Published 05/12/2018 at 21:28 GMT

“Horses want to live as close to their natural state as possible.” That is how legendary American trainer George Morris describes the basis of horsemanship, interacting with horses according to their true nature. And one of Morris’ great role models in that view is the Italian Federico Caprilli, who revolutionized riding and jumping. A look back at Caprilli's influence 150 years after his birth.

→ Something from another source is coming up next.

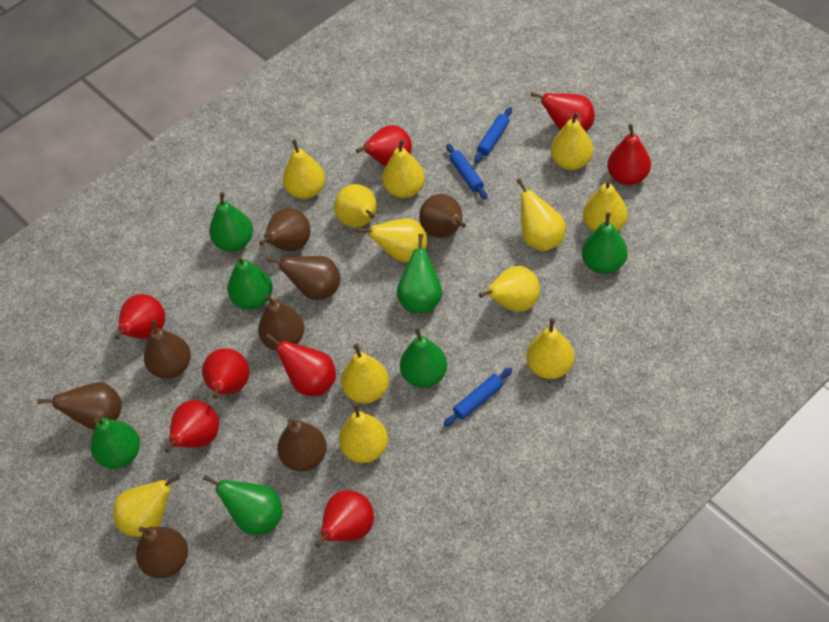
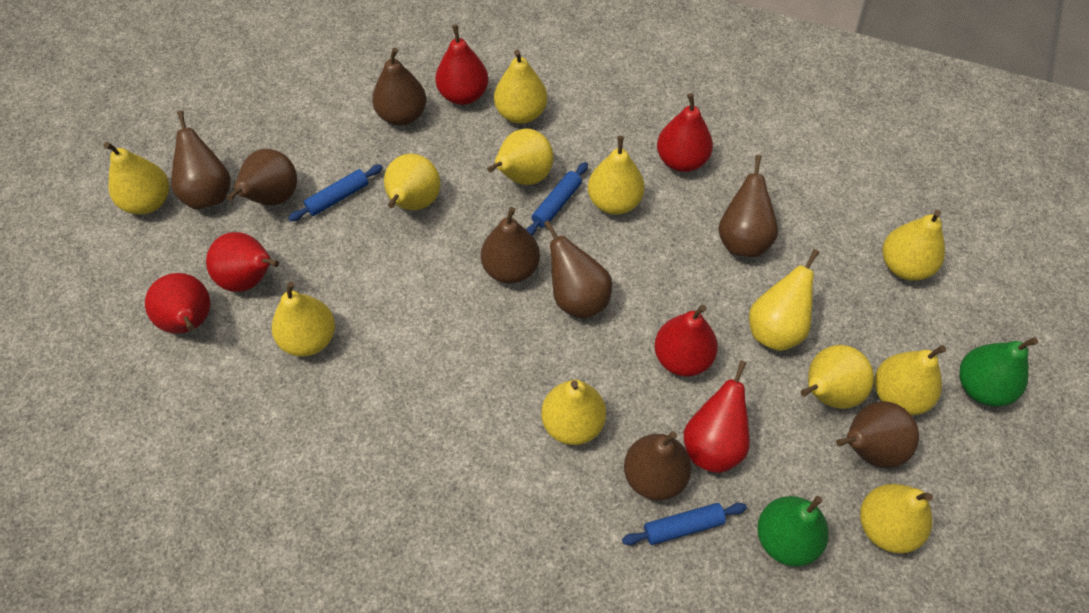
green pear: [91,417,140,469] [203,474,283,535] [209,192,253,252] [227,256,273,310] [397,234,442,313] [400,327,447,388] [582,212,628,274] = 7 -> [757,496,829,567] [959,337,1038,407] = 2
red pear: [114,294,165,340] [164,400,219,453] [202,348,249,399] [266,334,336,396] [315,490,374,548] [356,125,412,166] [531,92,595,131] [607,124,651,185] = 8 -> [145,273,210,334] [206,232,279,292] [435,25,488,105] [654,305,718,377] [657,93,713,172] [684,360,750,473] = 6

Caprilli: riding horses according to their nature, not against it

Image credit: Eurosport

Captain Federico Caprilli was born in 1868 in Livorno on the west coast of Italy, at a time when there was a growing awareness of how different species display their emotional state through physical expressions – for example, raising eyebrows when surprised. Notably, this topic was explored in Charles Darwin’s The Expression of the Emotions in Man and Animals, published in 1872.
Years later, after becoming a cavalry instructor in the Italian military, Caprilli followed Darwin’s observational approach by doing a ‘thorough study of the psychology and mechanics of locomotion of the horse’ – in part by looking at photographs of them jumping. He saw that the animals naturally landed on their forelegs after rounding their body in a ‘bascule’ arc shape in the air. However, the traditional riding and jumping position for riders had been to sit further back, using longer stirrups and pulling up at an obstacle, pushing the animals to land more towards their hind legs.
In response, the Italian created the forward seat technique, a position and style of riding in which the rider’s weight is centred forward in the saddle, over the horse’s shoulder blades. “Basically, he shortened riders’ stirrups, got them off the horse’s back, and let the horses jump instead of the riders lifting them over the jumps,” explains John Strassburger in Horse Journal. This approach, Strassburger says, “allowed the horse to become a partner, responsible for his own balance.”
Along the same lines, Caprilli also favoured a minimalist approach in using (as Morris describes them) “all the artificial aids that counter the horse and are against the body of the horse.” In a way, then, he came down on the side of following a horse’s natural instincts rather than ‘breaking’ it and creating a “‘learned helplessness’, in which the horse must react with exaggerated movement, because not reacting means even more stress.”
In any case, while the history of horse training is a complex subject, Strassburger provides a good overview: “Determining who is the boss has been at the heart of our relationship with horses ever since humans began driving and riding them centuries ago,” he observes. “Prior to the Renaissance, European horse training exclusively involved devices like huge curb bits and sharp, roweled spurs designed to manhandle unruly or resistant horses into submission. But during the enlightenment of the Renaissance, the French and Italian cavalry schools, harking back [to] Xenophon, showed that horses weren’t necessarily evil or bad, just misunderstood and mishandled.”
“Ask yourself,” he adds, “what is our goal in training horses? Are we trying to create robots that do nothing unless directed by us, that respond dutifully, but with no enthusiasm, to our every command? Or are we trying to develop partners, animals who respond correctly to our aids, but who are able to think and to act and react with enthusiasm, partners who can cover up or even fix our miscues?”
In this tradition of working with horses rather than making them submissive, George Morris says, “For myself, I look at what the horse wants…. We are dealing with a living entity who has feelings. And we are responsible for that living entity.”